> _EXTRAIT DU DOCUMENT_:
Alors que le
prolongement dure, que l’ennui s’étire et que les désirs s’étiolent, les idiots
reprennent les choses en main pour vous proposer une série d’évocations
érotiques à partir d’œuvres diverses plus ou moins connues : films,
livres, albums, performances, etc. Loin de l’offre capitalistique en la
matière, proprement obscène, il s’agit plutôt de se promener sur les sentiers
escarpés du plaisir, parfois enjoué souvent cruel, pour se perdre et s’oublier
dans l’Eros primordial. Nous commencerons par une œuvre étrange, hypnotique,
monstrueuse, le film d’Albert Serra : Liberté (2019).
Le film s’ouvre sur les images bucoliques d’un
bois clairsemé, bercé par le piaillement des oiseaux, tandis qu’une voix suave
décrit le supplice atroce subi par Robert-François Damiens, condamné à
l’écartèlement suite à sa tentative d’assassinat de Louis XV. En écho aux
Mémoires de Casanova :
« Au
supplice de Damiens, j’ai dû détourner mes yeux quand je l’ai entendu hurler
n’ayant plus que la moitié de son corps ; mais la Lambertini et Madame XXX
ne les détournèrent pas ; et ce n’était pas un effet de la cruauté de leur
cœur. Elles me dirent, et j’ai dû faire semblant de les croire, qu’elles ne
purent sentir la moindre pitié d’un pareil monstre, tant elles aimaient Louis
XV. Il est cependant vrai que Tireta tint Madame XXX si singulièrement occupée
pendant tout le temps de l’exécution qu’il se peut que ce ne soit qu’à cause de
lui qu’elle n’a jamais osé ni bouger, ni tourner la tête ».
Dans le film, un jeune aristocrate reprend les mots
de Casanova en s’adressant, accoudé à une chaise à porteurs, à deux autres
hommes plus âgés, poudrés et perruqués, aux visages bouffis et luisants. Ce
sont des libertins du XVIIIè siècle, perdus au milieu d’un bois, qui
frémissent de plaisir à l’écoute du supplice de Damiens. Ils se disent
persécutés de toutes parts, venant eux-mêmes de plusieurs pays européens, et
devisent de la nécessité de femmes fortes, de celles qui se font trousser sans
détourner un seul instant leur regard concupiscent du corps écartelé de
Damiens, pour faire la révolution. Nous n’en saurons pas plus du contexte qui
suffit de toute façon à planter une histoire qui n’en est pas une, non plus.
La
deuxième scène montre deux domestiques, un au corps gras et l’autre au visage
émacié, qui remuent du fumier sous les yeux d’un aristocrate disgracieux affalé
dans une brouette. Ils préparent un onguent de boue et de merde qu’il faudra
administrer méticuleusement au moyen d’une tige métallique dans l’orifice anal.

> _DONNÉES DE TRAVAIL_:
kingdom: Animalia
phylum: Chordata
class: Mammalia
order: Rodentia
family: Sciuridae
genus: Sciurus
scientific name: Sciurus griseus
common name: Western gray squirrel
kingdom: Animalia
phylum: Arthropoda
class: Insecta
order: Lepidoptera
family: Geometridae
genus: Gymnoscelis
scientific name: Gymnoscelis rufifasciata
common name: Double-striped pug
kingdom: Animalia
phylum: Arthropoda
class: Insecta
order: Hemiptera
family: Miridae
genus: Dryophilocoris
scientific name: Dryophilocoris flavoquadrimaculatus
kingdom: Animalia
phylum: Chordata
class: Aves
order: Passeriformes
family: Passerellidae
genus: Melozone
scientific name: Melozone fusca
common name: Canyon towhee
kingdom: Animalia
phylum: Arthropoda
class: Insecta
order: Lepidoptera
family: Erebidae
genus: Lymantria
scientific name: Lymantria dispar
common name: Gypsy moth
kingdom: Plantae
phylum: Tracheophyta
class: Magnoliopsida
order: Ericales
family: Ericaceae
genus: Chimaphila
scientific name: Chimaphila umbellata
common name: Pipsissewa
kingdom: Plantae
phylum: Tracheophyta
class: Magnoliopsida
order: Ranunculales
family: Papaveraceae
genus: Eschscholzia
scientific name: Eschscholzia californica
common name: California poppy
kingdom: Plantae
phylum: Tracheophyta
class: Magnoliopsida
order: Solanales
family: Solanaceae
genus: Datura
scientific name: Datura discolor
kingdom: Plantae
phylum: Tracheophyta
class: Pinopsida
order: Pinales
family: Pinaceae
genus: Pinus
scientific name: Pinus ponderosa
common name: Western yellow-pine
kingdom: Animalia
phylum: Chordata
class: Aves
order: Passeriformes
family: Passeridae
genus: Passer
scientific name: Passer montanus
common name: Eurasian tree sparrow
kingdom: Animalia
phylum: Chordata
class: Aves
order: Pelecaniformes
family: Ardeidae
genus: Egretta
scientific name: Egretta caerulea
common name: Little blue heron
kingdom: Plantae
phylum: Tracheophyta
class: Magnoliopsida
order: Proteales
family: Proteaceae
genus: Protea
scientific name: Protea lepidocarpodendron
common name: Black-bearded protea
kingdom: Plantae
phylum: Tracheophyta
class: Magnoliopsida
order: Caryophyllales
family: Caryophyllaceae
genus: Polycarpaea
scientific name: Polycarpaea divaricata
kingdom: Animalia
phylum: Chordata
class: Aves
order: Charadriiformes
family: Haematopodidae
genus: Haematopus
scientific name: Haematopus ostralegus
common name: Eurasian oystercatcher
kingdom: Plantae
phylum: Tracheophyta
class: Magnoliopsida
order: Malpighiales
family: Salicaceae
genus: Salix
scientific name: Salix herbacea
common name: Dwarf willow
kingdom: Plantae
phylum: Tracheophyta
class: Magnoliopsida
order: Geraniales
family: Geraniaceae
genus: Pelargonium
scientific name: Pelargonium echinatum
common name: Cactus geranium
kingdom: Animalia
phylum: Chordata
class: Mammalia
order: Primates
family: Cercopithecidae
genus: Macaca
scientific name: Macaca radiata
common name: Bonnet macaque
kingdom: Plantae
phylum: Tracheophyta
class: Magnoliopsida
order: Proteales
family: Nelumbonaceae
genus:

> _TRAVAIL DEMANDÉ_:
• A. Pouvez-vous extraire à l'identique les lignes de données, depuis celle qui contient « family: Haematopodidae » jusqu'à la dernière de ces lignes incluse ?
• B. Pouvez-vous prolonger l'extrait sur le film Liberté à partir de l'endroit où il s'arrête ?
L'extrait sur le film Liberté et les lignes de données proviennent de sources différentes.

> _RÉSULTATS OBTENUS_:
• A.
family: Haematopodidae
genus: Haematopus
scientific name: Haematopus ostralegus
common name: Eurasian oystercatcher
kingdom: Plantae
phylum: Tracheophyta
class: Magnoliopsida
order: Malpighiales
family: Salicaceae
genus: Salix
scientific name: Salix herbacea
common name: Dwarf willow
kingdom: Plantae
phylum: Tracheophyta
class: Magnoliopsida
order: Geraniales
family: Geraniaceae
genus: Pelargonium
scientific name: Pelargonium echinatum
common name: Cactus geranium
kingdom: Animalia
phylum: Chordata
class: Mammalia
order: Primates
family: Cercopithecidae
genus: Macaca
scientific name: Macaca radiata
common name: Bonnet macaque
kingdom: Plantae
phylum: Tracheophyta
class: Magnoliopsida
order: Proteales
family: Nelumbonaceae
genus:

• B.
Puis le crépuscule vient, tout le monde se met en place dans le petit bois pour
une liturgie de chair qui doit amener les libertins – les vieux nobles, les
valets ondoyants et les dames sadiques – au plus près des organes, dans leur
magique putrescence.
Nous
laissons aux lecteurs le soin de découvrir la suite du film qui est une
succession lente de tableaux à la fois infâmes et délicats. Les deux
domestiques précités semblent ordonner un ballet sans fin qui vise à atteindre
la frénésie charnelle, aux confins de la mort. Chacun s’y déplace avec son œil
voyeur – le regard est la boussole du libertin – se tenant continuellement les
parties intimes pour sentir le désir monter jusqu’au moment où il faudra
décharger et/ou crever dans un accès de fureur. Et recommencer, si possible,
encore et encore, jusqu’au bout de la nuit. Le film est long, ennuyeux et
fascinant ; l’épuisement du désir tourne à la pulsion de mort, l’érotisme
devient morbide, l’âme s’enroule dans la chair pour y suffoquer.
Il
semble que le réalisateur catalan, Albert Serra, ait voulu célébrer l’extrême
tolérance du libertinage, en écho à une époque contemporaine jugée puritaine.
Nous y voyons toute autre chose : la face obscure du siècle des Lumières.
L’œuvre du marquis de Sade hante le film comme la terrible impossibilité de ne
jamais accéder au désir le plus profond et encore moins de le réaliser avec les
dispositions que la nature nous a dotées. D’où la nécessité impérative de
transgresser toujours davantage ce maudit corps, de dérégler la marche des
atomes, de brouiller la danse des cellules pour que l’existence soit ramenée à
elle-même, à son indicible souffrance et à son irrémédiable putrescence – comme
dans le supplice de Damiens.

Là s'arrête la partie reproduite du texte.